Der Bestandsschutz beginnt, sobald das Bauwerk “rechtmäßig” fertiggestellt oder wenn die Rechtmäßigkeit formell festgestellt worden ist. Die Rechtmäßigkeit kann auch nach Errichtung des Bauwerks eingetreten sein. Die Neuerrichtung einer baulichen Anlage an Stelle der bestandsgeschützten ist vom Bestandsschutz nicht gedeckt.

Der Bestandsschutz endet mit der Beseitigung der baulichen Anlage. Er endet auch, wenn die bauliche Anlage nicht völlig beseitigt ist, die vorhandenen Teile aber nur mit einem einer Neuerrichtung gleichkommenden Aufwand (z. B. statische Neuberechnung des Bauwerks, Kosten) zu verwenden sind. Der Bestandsschutz endet auch ohne Eingriff in die bauliche Substanz, soweit und sobald die geschützte Nutzung “endgültig” aufgegeben worden ist.
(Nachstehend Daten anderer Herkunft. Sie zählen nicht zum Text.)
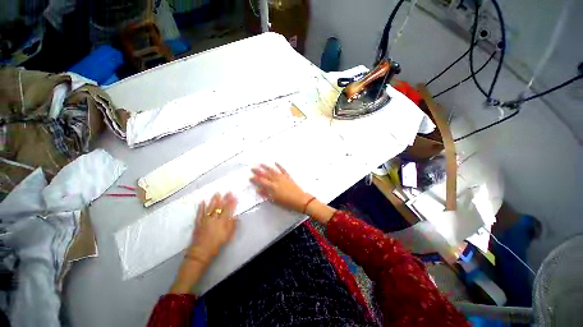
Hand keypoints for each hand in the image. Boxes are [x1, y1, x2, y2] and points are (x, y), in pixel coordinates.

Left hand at [190, 192, 237, 261]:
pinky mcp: (198, 223)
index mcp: (222, 222)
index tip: (234, 196)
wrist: (201, 252)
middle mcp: (213, 219)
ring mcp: (205, 220)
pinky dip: (201, 207)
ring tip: (217, 193)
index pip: (228, 209)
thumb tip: (237, 215)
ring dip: (214, 200)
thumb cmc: (216, 244)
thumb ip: (233, 225)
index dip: (231, 202)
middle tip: (227, 192)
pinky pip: (199, 213)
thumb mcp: (228, 235)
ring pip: (210, 208)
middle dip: (224, 198)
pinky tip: (202, 201)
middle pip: (219, 206)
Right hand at [250, 163, 311, 212]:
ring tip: (260, 163)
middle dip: (258, 171)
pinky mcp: (288, 176)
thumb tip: (258, 189)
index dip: (255, 179)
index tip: (249, 176)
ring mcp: (282, 178)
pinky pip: (283, 170)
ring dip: (266, 166)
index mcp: (272, 187)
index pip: (261, 182)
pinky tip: (275, 162)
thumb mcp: (275, 201)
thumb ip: (266, 195)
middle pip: (266, 175)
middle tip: (252, 167)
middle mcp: (276, 181)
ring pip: (272, 171)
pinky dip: (279, 165)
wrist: (300, 200)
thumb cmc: (287, 203)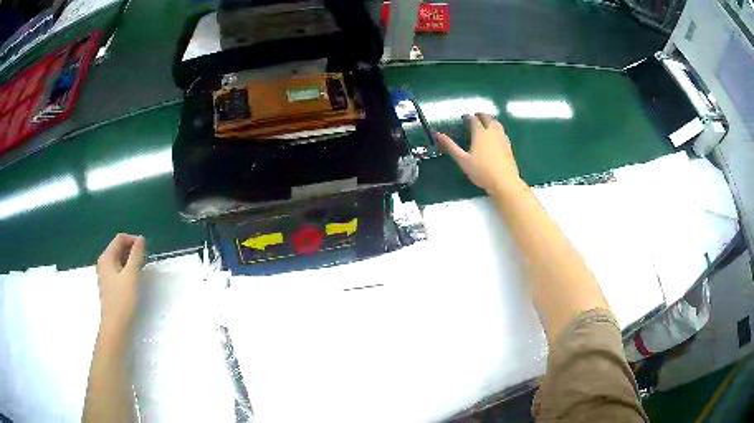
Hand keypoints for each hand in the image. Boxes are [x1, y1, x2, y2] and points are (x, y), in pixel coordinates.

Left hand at [96, 233, 145, 332]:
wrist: (115, 325)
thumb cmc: (123, 299)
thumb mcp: (132, 275)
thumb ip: (136, 255)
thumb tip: (141, 239)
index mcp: (106, 257)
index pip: (120, 238)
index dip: (133, 240)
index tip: (146, 250)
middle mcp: (103, 262)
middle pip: (118, 248)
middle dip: (132, 250)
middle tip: (145, 261)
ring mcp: (104, 274)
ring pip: (118, 259)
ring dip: (130, 261)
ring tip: (141, 270)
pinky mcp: (108, 284)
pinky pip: (117, 269)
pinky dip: (126, 269)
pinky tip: (133, 280)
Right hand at [435, 113, 522, 195]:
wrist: (504, 181)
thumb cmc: (481, 171)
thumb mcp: (462, 160)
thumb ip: (450, 146)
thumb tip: (437, 134)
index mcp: (480, 133)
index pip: (474, 120)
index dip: (468, 117)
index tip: (464, 117)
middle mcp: (492, 132)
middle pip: (487, 118)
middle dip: (481, 115)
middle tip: (475, 115)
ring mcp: (502, 138)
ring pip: (497, 123)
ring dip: (490, 120)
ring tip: (486, 122)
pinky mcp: (509, 146)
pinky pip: (502, 132)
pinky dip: (497, 129)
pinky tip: (496, 135)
Die Endgültigkeit beurteilt sich nicht nach dem inneren Willen des Eigentümers, sondern danach, wie die Beendigung der ausgeübten Nutzung nach außen erkennbar in Erscheinung tritt. Eine nur vorübergehende Unterbrechung der Nutzung vernichtet den Bestandsschutz nicht. Der Eigentümer (der baulichen Anlage) hat insoweit eine gewisse “Nachwirkungsfrist”, innerhalb derer ihm Gelegenheit gegeben ist, die Nutzung wieder aufzunehmen. Maßgeblich für die Dauer dieser Frist ist die Verkehrsauffassung (BVerwG, Neue Juristische Wochenschrift [NJW] 1977, 770).